■ **WORK TO COMPLETE**
Quote the data exactly, beginning with the line containing "Which series contains the highest Y value?" and continuing through the line containing "Which has a higher value, BAKI or WERU?", and leave out the pictures.
┏━━
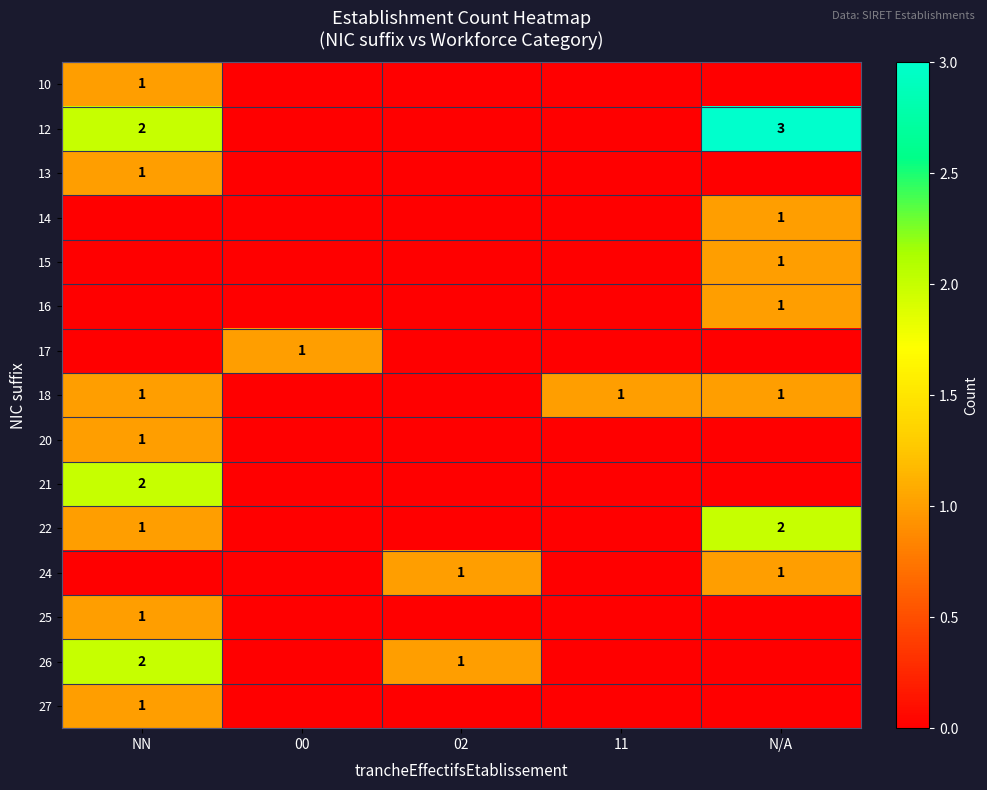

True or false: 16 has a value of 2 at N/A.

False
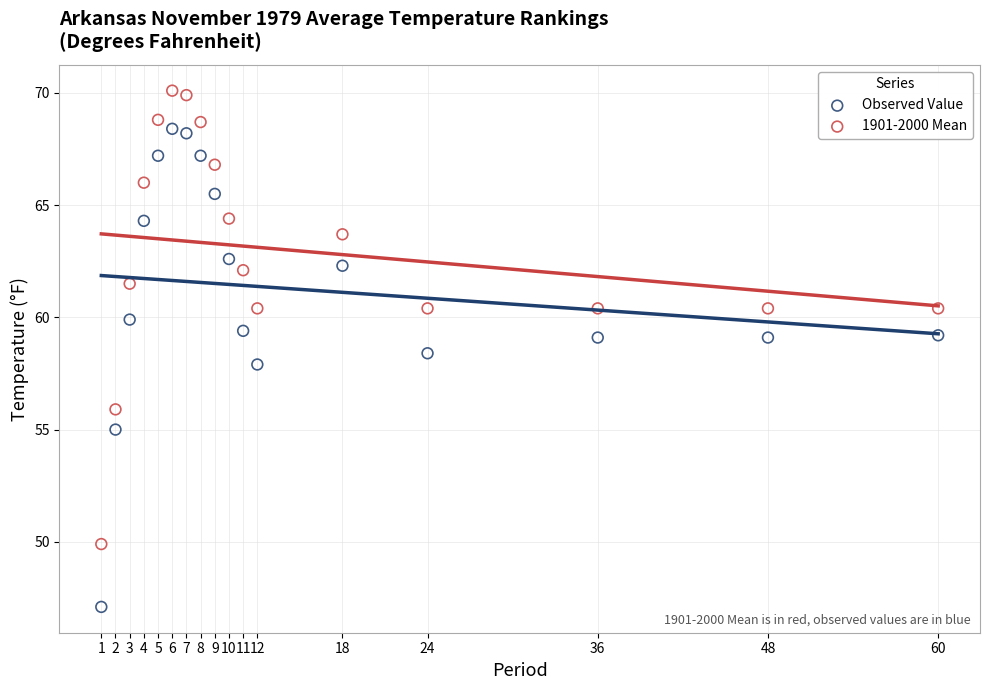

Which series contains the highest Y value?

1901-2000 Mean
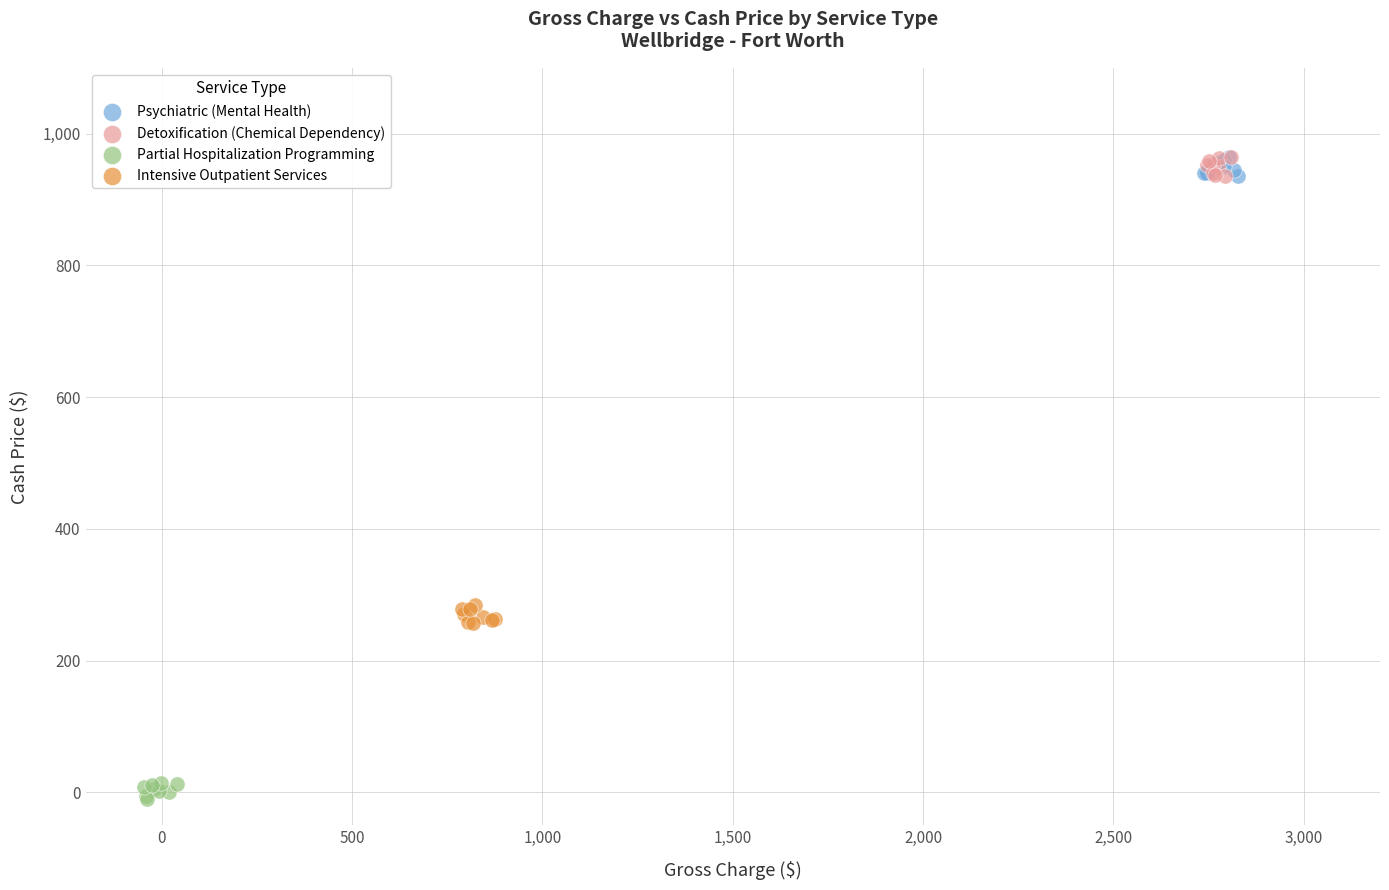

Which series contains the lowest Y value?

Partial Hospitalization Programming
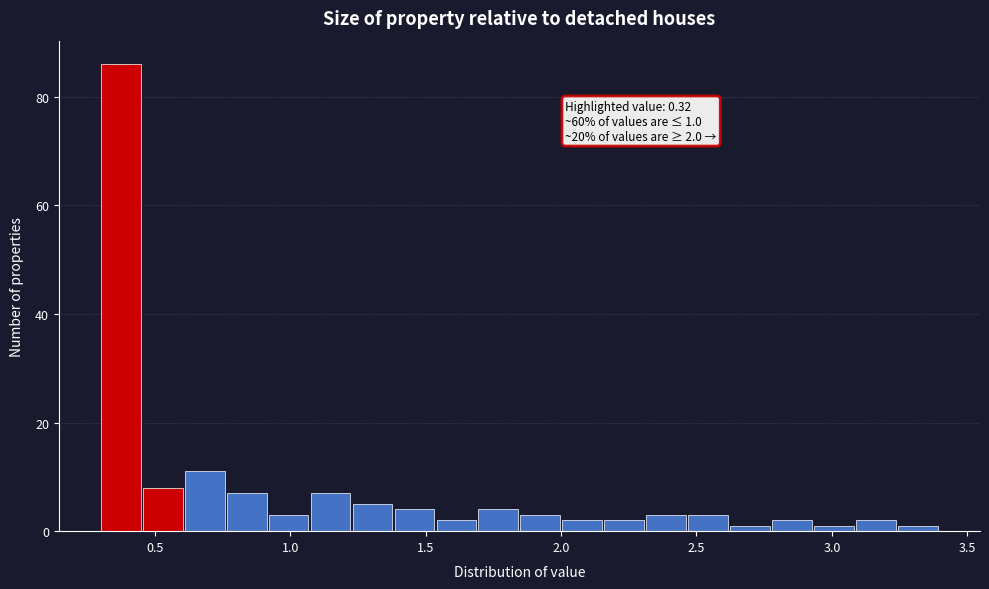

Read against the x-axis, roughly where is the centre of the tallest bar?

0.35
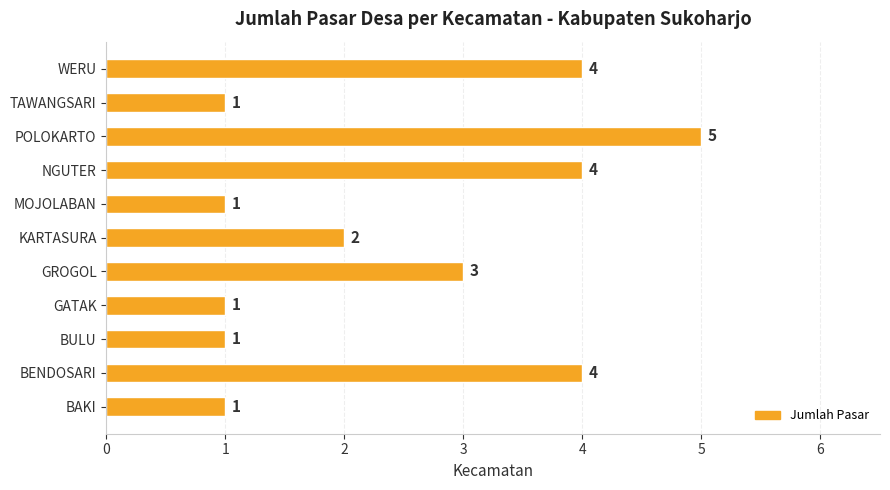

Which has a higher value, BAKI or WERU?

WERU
┗━━
┏━━
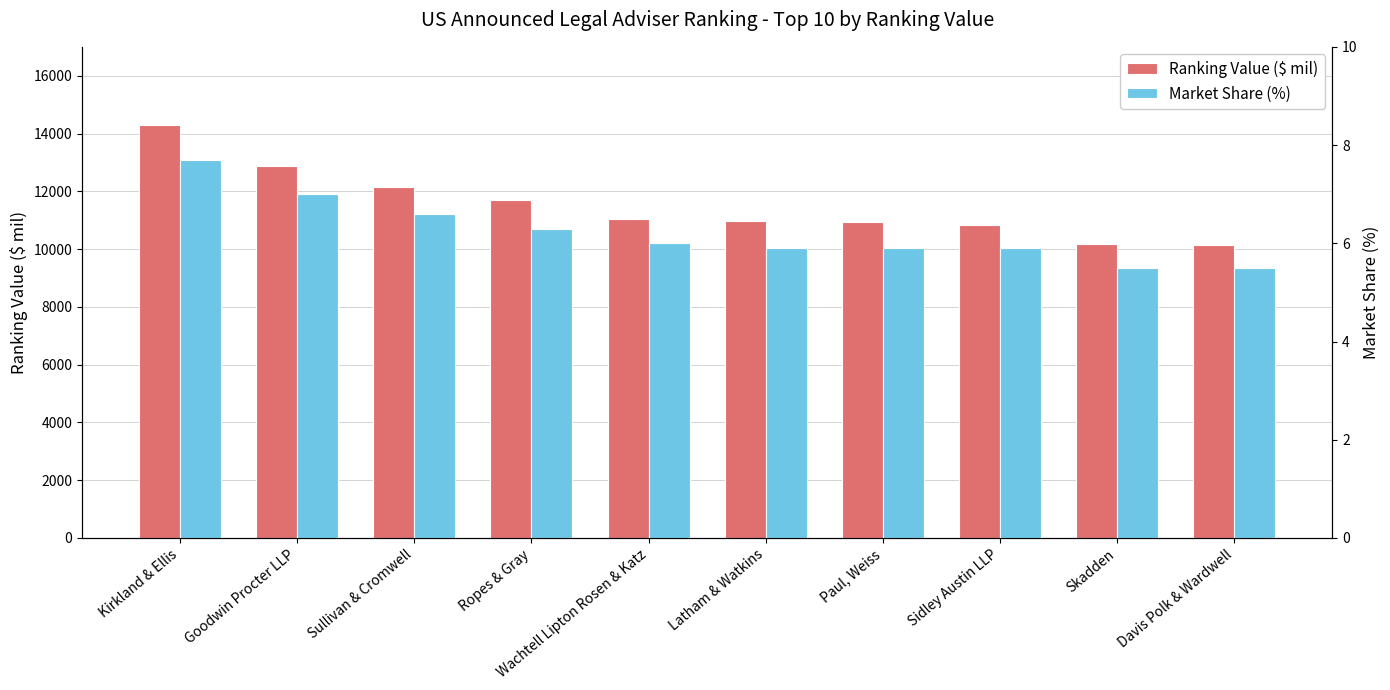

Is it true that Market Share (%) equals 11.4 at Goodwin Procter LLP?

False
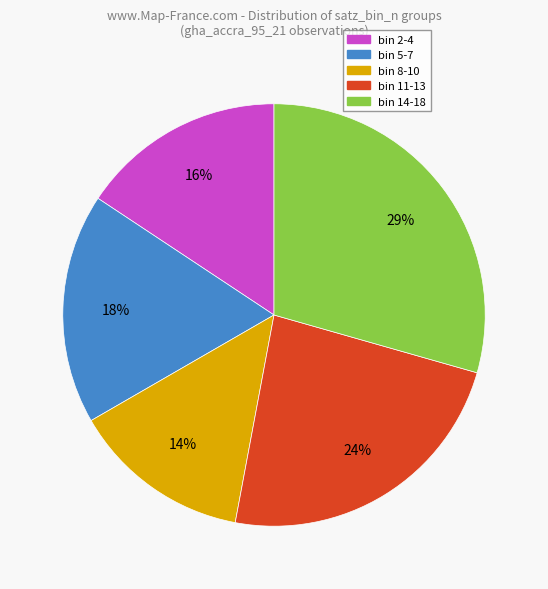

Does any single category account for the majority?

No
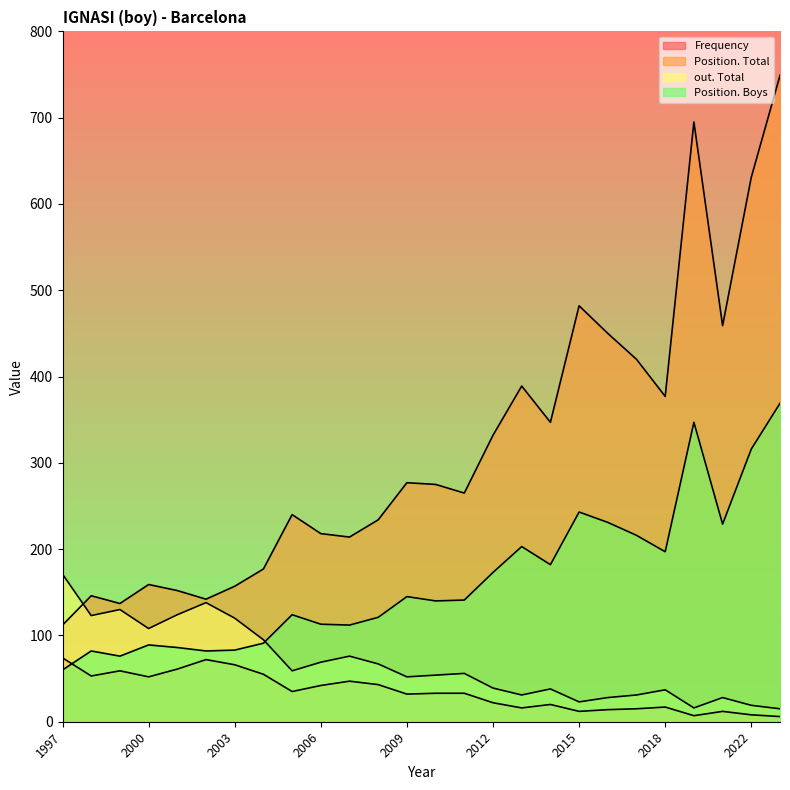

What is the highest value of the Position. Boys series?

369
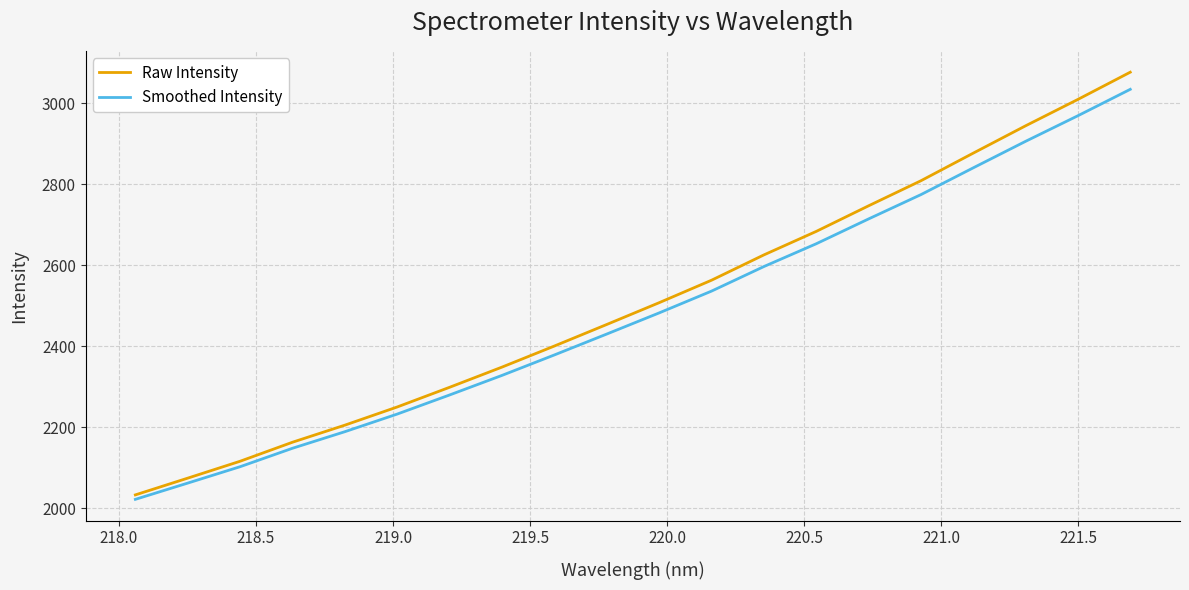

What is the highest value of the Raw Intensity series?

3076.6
┗━━
■ **COMPLETED TASK**
Which series contains the highest Y value?

1901-2000 Mean

Which series contains the lowest Y value?

Partial Hospitalization Programming

Read against the x-axis, roughly where is the centre of the tallest bar?

0.35

Which has a higher value, BAKI or WERU?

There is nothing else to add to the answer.